# Weres The Best Place To Send Pocket Watches To Auction Does Anyone Kno



## remb1000 (Jan 17, 2012)

Hello,

Was just wondering if anyone knows or could recommend a good place or website to send antique pocket watches away for auction?

Thanks


----------



## Guest (Feb 9, 2012)

ebay is the usual choice, most things fetch their worth


----------



## remb1000 (Jan 17, 2012)

Cheers for that, yes I am on ebay butI was thinking just auctions that specialie in pocket watches.

You know as in the dealer determines it's value first.

Give you his price recommended for sale plus commision charges.

Ebay is worth a shot I guess


----------



## stevieb (Feb 12, 2010)

The commission on Ebay is very reasonable, if you go to a big auction house you'll be paying 20% + Photographs for the catalogue+ additional fee for making the item avaliable throught the internet + addtional photographs for the internet + any restoration the auction house feels will make the item more saleable + VAT.

All this coupled with the minimun fee which at one Big Auction hous [i'll give you a clue it starts with B and ends with Hams] depending on the sale can be as much as Â£30

After everything you end up selling to the trade because most people are at work when they hold the auction.

The other major factor is the big Auction houses rate there success in selling an item, not in obtaining the most for it.

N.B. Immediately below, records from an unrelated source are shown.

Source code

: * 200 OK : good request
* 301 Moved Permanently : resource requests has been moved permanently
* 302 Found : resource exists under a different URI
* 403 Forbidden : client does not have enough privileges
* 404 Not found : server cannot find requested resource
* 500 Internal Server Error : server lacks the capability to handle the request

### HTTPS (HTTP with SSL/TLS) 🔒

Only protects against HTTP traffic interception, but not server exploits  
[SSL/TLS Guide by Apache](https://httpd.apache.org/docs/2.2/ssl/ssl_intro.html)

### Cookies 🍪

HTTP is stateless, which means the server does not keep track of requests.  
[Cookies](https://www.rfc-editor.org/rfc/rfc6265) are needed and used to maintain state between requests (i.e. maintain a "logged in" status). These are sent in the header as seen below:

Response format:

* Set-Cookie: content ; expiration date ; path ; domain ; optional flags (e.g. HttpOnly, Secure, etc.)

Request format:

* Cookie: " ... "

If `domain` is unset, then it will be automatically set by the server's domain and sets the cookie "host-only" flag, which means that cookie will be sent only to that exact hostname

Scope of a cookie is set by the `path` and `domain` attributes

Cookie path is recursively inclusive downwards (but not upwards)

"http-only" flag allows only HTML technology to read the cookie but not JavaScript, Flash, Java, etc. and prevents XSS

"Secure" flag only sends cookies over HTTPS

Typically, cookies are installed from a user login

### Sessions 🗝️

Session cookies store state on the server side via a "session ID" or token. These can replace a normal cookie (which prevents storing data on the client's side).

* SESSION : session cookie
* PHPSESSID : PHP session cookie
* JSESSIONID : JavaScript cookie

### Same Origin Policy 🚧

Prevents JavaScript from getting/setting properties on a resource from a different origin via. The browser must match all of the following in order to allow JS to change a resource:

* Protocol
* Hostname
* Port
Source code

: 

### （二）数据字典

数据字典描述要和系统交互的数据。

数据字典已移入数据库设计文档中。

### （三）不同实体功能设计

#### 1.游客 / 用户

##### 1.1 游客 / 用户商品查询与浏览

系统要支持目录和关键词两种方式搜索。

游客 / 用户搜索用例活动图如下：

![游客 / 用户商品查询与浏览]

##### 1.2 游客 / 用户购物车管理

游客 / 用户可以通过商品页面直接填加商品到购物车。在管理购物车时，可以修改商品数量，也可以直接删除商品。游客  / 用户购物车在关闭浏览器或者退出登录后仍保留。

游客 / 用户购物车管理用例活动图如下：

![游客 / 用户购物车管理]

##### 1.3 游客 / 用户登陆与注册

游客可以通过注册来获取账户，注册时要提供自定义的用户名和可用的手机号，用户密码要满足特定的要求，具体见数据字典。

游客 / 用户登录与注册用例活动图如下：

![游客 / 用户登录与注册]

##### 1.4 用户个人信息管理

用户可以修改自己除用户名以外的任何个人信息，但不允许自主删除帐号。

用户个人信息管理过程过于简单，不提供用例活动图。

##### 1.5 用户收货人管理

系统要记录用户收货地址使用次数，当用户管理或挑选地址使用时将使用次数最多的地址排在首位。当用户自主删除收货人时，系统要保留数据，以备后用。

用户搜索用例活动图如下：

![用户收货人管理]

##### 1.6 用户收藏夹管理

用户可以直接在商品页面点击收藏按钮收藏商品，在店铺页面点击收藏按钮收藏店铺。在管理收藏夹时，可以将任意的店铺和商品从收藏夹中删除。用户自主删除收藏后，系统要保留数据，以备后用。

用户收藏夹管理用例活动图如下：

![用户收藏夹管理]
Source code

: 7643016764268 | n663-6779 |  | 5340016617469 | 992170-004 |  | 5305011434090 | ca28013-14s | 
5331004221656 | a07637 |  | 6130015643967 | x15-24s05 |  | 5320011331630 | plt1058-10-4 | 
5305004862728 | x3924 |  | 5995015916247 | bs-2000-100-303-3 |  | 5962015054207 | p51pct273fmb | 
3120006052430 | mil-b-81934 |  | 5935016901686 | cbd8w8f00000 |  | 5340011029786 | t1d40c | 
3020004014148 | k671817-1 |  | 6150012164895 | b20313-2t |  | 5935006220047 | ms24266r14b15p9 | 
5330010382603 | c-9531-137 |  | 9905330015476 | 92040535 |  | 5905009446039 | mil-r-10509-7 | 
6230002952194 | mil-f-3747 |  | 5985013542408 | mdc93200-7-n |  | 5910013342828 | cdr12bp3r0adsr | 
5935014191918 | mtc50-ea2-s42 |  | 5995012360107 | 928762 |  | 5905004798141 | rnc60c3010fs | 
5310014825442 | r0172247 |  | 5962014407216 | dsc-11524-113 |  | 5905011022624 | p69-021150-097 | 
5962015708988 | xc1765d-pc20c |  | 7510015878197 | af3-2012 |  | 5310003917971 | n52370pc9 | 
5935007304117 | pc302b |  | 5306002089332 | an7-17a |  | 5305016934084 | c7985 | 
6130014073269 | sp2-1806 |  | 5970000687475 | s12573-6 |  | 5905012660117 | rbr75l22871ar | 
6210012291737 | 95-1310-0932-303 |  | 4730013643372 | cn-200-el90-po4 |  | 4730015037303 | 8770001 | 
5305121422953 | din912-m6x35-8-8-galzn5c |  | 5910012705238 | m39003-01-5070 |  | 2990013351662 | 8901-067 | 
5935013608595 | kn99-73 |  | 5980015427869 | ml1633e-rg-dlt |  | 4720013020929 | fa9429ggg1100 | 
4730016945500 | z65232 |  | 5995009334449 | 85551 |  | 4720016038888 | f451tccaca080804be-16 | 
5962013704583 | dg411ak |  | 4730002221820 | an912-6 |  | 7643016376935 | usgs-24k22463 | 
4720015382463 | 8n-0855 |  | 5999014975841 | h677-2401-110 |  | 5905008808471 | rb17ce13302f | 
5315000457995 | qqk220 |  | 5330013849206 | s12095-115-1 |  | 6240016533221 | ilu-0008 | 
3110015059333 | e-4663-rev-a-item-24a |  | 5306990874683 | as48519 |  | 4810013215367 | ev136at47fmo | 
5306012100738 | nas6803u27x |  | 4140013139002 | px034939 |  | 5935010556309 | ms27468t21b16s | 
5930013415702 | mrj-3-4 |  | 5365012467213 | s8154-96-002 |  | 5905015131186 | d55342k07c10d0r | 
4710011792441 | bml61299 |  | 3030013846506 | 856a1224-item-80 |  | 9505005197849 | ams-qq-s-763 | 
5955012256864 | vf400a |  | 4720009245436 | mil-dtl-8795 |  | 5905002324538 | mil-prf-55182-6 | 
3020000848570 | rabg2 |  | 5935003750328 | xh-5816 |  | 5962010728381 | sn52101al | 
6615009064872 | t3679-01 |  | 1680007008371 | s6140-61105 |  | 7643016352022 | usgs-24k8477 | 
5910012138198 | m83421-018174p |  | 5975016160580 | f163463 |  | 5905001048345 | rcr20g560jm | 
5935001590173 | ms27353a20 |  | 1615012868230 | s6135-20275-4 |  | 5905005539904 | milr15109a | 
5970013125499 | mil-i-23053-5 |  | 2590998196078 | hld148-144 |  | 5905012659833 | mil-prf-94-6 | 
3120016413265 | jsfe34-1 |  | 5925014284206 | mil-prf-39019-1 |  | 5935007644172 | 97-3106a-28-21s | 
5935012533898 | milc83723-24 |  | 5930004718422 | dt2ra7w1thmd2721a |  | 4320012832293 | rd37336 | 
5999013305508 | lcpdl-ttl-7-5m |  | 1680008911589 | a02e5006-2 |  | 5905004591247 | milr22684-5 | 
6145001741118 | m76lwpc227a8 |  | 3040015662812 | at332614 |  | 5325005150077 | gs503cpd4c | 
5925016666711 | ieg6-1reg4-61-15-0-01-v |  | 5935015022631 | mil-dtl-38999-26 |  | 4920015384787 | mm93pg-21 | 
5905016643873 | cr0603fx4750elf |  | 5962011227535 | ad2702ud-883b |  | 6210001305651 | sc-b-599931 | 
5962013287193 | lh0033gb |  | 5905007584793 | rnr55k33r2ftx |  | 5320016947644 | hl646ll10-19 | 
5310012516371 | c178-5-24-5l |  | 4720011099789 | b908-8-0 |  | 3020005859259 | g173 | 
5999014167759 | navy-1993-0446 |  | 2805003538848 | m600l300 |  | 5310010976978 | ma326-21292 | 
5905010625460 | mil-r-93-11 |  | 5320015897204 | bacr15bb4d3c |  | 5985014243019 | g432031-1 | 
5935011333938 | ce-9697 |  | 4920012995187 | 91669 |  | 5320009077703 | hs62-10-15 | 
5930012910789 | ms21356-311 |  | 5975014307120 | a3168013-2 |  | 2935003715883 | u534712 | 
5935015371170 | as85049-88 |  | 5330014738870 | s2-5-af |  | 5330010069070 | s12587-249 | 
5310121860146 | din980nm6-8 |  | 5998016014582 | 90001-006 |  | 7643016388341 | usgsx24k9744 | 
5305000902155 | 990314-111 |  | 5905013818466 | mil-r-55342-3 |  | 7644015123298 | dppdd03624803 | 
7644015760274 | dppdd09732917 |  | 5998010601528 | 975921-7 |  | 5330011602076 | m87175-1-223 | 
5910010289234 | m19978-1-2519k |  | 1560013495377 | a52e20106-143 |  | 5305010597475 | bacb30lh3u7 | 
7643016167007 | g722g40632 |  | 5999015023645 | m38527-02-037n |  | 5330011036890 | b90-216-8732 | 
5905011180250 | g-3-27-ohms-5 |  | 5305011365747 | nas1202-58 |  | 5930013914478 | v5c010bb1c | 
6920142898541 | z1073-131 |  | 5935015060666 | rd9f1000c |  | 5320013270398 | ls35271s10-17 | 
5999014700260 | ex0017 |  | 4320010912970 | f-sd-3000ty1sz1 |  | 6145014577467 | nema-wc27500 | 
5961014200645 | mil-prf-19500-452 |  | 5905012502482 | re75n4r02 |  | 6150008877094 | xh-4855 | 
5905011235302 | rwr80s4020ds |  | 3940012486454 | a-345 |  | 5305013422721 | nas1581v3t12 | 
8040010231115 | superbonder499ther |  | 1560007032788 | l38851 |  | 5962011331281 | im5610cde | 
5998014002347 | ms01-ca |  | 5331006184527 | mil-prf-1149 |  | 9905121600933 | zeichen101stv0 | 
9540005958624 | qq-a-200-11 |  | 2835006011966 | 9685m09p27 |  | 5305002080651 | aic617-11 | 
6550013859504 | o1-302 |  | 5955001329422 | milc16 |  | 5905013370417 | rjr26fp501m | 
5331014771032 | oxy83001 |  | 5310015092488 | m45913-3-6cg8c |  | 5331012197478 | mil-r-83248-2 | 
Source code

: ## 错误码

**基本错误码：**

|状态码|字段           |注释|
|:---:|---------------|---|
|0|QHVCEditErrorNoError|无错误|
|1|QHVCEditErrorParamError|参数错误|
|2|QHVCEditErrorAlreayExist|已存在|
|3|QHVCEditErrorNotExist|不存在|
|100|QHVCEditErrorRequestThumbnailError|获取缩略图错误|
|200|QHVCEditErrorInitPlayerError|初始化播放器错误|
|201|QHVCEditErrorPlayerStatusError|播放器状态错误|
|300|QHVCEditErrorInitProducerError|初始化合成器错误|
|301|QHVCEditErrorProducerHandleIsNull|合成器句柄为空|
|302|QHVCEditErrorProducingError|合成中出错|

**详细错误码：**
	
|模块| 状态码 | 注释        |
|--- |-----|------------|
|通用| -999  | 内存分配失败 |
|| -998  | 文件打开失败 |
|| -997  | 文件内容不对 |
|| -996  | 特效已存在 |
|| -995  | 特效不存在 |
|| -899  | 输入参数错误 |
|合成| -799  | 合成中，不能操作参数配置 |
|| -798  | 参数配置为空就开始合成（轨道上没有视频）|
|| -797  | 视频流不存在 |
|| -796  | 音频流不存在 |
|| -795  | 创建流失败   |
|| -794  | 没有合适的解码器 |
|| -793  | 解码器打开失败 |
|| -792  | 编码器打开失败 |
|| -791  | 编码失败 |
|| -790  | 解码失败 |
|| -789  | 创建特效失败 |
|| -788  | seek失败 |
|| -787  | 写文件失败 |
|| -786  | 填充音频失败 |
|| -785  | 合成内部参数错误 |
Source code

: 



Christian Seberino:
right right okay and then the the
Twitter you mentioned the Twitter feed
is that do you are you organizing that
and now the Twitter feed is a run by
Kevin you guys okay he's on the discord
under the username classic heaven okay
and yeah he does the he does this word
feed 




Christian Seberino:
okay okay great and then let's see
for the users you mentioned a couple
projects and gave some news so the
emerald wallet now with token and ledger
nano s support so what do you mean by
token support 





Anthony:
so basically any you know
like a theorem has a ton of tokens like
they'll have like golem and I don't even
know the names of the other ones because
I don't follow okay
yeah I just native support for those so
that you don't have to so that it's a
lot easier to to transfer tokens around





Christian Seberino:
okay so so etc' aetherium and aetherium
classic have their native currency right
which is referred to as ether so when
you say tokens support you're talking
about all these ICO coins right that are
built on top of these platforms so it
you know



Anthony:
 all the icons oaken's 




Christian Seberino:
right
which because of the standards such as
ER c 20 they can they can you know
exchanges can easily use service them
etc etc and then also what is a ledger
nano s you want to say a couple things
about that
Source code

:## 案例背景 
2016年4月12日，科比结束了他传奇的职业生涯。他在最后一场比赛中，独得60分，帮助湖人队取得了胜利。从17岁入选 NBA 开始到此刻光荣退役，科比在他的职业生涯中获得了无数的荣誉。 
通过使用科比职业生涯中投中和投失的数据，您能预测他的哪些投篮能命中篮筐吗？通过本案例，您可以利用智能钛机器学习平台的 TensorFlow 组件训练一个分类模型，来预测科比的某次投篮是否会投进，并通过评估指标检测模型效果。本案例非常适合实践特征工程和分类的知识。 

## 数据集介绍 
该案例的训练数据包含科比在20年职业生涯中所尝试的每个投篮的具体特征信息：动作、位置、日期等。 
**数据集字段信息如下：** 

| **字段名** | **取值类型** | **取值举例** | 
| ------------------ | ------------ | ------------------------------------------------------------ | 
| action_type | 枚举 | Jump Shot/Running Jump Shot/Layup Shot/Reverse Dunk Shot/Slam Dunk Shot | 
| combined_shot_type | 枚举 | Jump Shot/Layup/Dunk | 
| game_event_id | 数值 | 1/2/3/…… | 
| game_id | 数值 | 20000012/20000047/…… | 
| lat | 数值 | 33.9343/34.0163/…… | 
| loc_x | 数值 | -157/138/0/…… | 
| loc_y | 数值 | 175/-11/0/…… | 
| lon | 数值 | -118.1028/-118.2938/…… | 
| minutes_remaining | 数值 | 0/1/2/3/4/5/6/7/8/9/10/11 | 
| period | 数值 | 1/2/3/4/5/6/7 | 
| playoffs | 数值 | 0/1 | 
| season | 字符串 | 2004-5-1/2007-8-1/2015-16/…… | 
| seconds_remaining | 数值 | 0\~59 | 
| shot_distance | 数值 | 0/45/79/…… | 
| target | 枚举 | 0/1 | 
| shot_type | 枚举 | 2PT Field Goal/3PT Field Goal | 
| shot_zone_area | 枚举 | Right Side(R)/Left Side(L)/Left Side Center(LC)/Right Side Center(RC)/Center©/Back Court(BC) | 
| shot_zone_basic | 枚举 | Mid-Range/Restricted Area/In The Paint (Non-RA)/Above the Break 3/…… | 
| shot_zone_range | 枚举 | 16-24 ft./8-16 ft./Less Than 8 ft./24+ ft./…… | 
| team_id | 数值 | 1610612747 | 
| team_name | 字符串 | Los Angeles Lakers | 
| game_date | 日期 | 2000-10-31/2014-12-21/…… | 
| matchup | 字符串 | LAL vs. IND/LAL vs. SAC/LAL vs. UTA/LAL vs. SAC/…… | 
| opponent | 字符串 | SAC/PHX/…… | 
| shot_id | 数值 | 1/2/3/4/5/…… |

Thats my experiance.

If you've got museum quality 18th century Brugeut's that are unique then i'd recommend specialist watch and clock sales,

I'd recommend finding out how much there worth, fixing how much you want for them [Net] then try to sell them privately.

There's plenty of people who like a bargain and if your not having to pay 20%. they would be.


----------



## remb1000 (Jan 17, 2012)

Hello,

Thanks for the reply,

Some rather useful information there.

I will keep it in mind.

Yes I am familiar with ebay and realise that the commision fee on sales is low.

Which is to my advantage.

Im just not too sure that certain items could be sold on ebay for their real true value.

Especialy rare and certain uncommon antiques because not everyone would know what they are looking at and most of all what their looking at is worth.

I have contacted some private auctions.

And if they offer a half decent price.

Why not, I will sell to them even if I have to pay commision.

Well that's as long as they don't take the absolute mick when it comes to percentages.

What's good with them is that things are out of my hands and they look after the rest.

As long as I get payed reasonable money it saves me the agro of trying to sell privately you know.

For the record, if anyone out there is wanting to get their antique pocket watches priced for free.

Theese two websites provide this service:

(www.antiquorum.com)

(www.fellows.co.uk)

It's fair handy and easy, just send a description with a few pics in the fields provided and voila 

They answer pretty quick too.

Of course it might be best to point out that you might be interested in selling.

Wheter that's true or not is irelevant.

But it's best to say that you might be interested in selling rather than just saying yes by the way im just using you for your free service. 

I mean afterall, if they are offering this free service aren't we entitled to use it.

Personaly I found it very useful, quick quotes for my antique watches without having to move my fat ass.

Hope it's useful to some of you out their.

Kind regards

Robert

It's actualy quite good.


----------



## Roger the Dodger (Oct 5, 2009)

Hi, Robert...if you can find out a ball park figure for your watches, you can always put them on the Bay with a reserve or a Buy it Now price....rather than have someone win a beautiful watch for peanuts.


----------



## Seismic one (Jun 21, 2008)

If you have a price in mind why not try a punt on the *For Sale *section on this site.

I for one would be interested at least to have a look.


----------